Data records:
___
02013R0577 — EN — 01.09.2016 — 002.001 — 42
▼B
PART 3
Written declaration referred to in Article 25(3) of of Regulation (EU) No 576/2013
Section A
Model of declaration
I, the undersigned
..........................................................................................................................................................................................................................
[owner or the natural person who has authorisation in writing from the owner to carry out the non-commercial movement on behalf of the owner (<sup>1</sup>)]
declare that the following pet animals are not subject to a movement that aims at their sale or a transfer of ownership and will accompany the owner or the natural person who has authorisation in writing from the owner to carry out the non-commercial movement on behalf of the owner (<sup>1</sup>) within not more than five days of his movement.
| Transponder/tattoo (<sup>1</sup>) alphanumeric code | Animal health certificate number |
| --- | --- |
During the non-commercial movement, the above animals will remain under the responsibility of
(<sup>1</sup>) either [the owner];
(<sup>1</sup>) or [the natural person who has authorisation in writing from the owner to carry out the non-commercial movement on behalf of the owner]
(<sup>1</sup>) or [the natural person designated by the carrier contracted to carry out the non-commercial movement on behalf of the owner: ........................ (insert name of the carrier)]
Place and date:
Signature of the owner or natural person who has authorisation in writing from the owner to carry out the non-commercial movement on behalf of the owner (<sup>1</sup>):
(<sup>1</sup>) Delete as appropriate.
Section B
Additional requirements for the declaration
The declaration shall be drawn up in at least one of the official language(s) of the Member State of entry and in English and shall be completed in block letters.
___
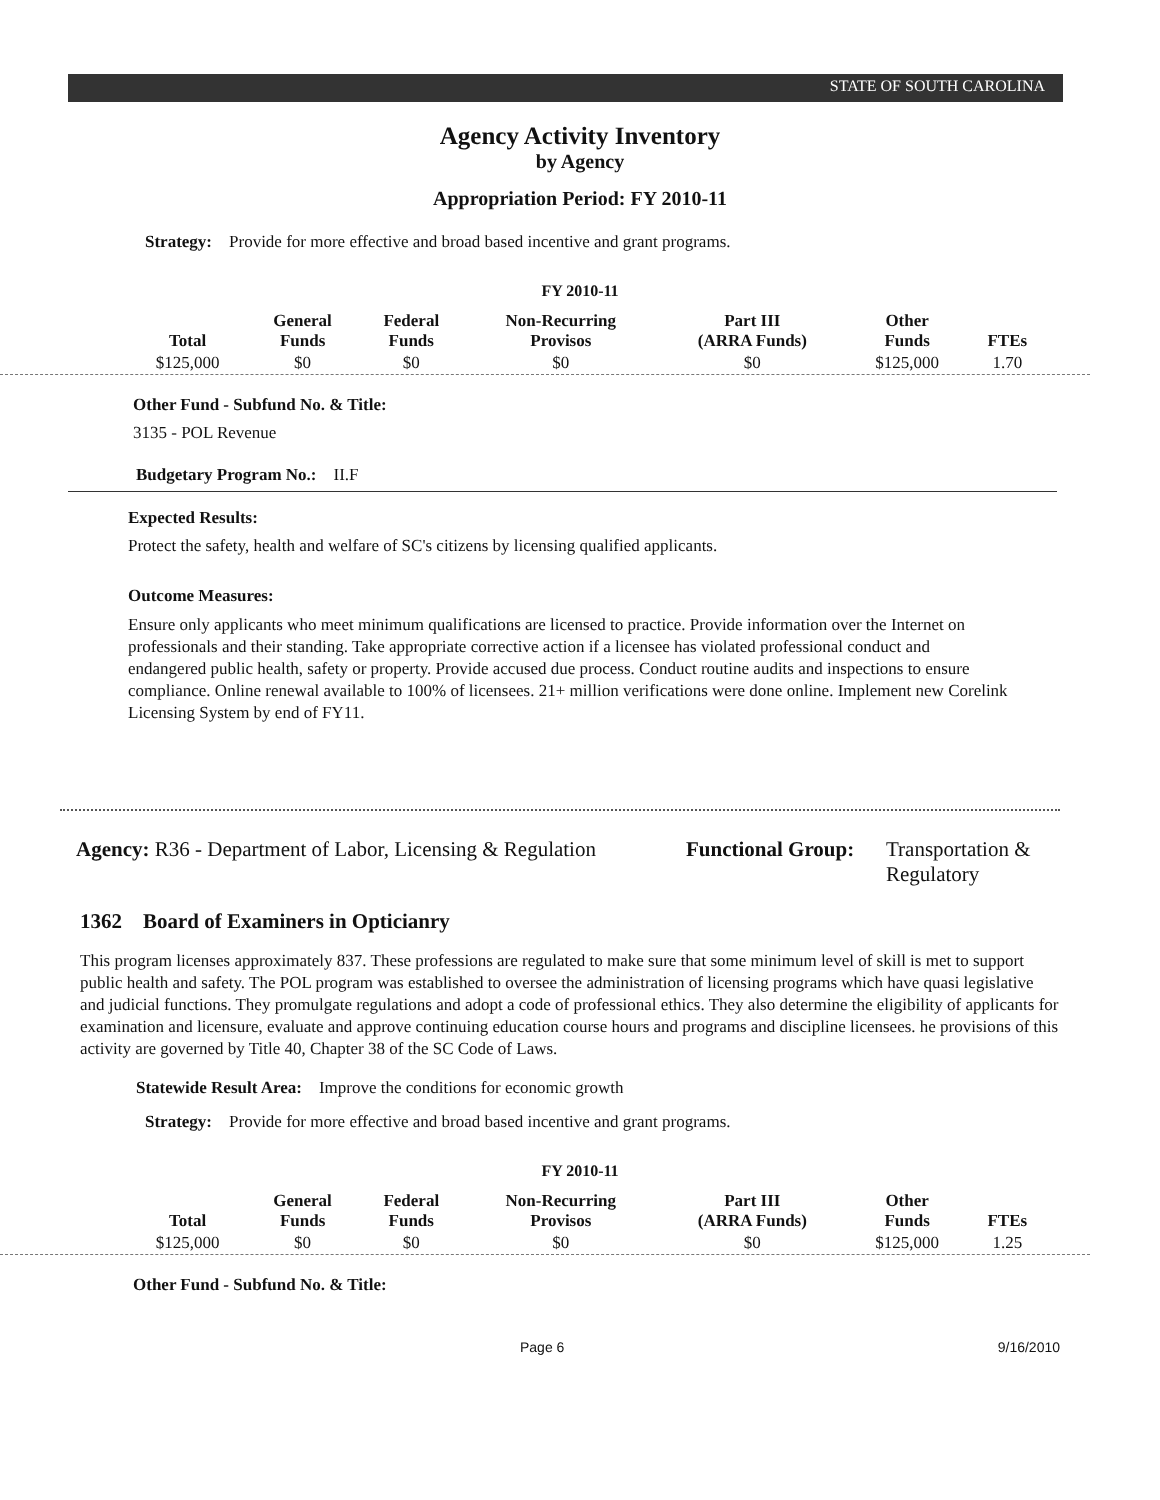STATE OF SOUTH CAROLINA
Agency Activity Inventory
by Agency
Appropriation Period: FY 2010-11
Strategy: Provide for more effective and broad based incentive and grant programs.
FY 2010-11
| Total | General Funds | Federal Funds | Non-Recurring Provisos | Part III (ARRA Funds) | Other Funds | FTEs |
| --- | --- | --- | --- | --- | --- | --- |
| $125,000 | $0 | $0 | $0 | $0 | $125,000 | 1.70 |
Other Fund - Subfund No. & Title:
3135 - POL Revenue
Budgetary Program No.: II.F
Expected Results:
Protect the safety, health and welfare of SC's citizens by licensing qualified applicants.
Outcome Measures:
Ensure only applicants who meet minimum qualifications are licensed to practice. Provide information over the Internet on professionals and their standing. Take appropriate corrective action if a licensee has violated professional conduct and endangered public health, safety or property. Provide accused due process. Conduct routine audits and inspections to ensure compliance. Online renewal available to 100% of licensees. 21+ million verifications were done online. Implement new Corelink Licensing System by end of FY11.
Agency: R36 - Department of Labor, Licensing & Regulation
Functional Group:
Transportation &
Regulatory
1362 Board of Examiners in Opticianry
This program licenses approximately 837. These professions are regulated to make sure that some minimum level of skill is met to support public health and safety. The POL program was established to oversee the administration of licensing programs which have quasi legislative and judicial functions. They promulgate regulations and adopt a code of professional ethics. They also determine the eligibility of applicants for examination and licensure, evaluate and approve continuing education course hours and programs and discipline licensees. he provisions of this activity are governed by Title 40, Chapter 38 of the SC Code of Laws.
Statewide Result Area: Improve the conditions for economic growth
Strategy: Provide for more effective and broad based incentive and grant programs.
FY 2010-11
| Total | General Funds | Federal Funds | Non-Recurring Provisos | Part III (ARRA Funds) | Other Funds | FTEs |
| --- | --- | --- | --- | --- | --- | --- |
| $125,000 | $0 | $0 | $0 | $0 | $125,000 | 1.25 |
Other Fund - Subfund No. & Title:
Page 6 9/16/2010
___
Work to be completed:
Scan the records above for the lines holding "02013R0577 — EN — 01.09.2016 — 002.001 — 42" and "(<sup>1</sup>) either [the owner];". Transcribe those two and every line between them word for word, and no others.

Written solution:
02013R0577 — EN — 01.09.2016 — 002.001 — 42
▼B
PART 3
Written declaration referred to in Article 25(3) of of Regulation (EU) No 576/2013
Section A
Model of declaration
I, the undersigned
..........................................................................................................................................................................................................................
[owner or the natural person who has authorisation in writing from the owner to carry out the non-commercial movement on behalf of the owner (<sup>1</sup>)]
declare that the following pet animals are not subject to a movement that aims at their sale or a transfer of ownership and will accompany the owner or the natural person who has authorisation in writing from the owner to carry out the non-commercial movement on behalf of the owner (<sup>1</sup>) within not more than five days of his movement.
| Transponder/tattoo (<sup>1</sup>) alphanumeric code | Animal health certificate number |
| --- | --- |
During the non-commercial movement, the above animals will remain under the responsibility of
(<sup>1</sup>) either [the owner];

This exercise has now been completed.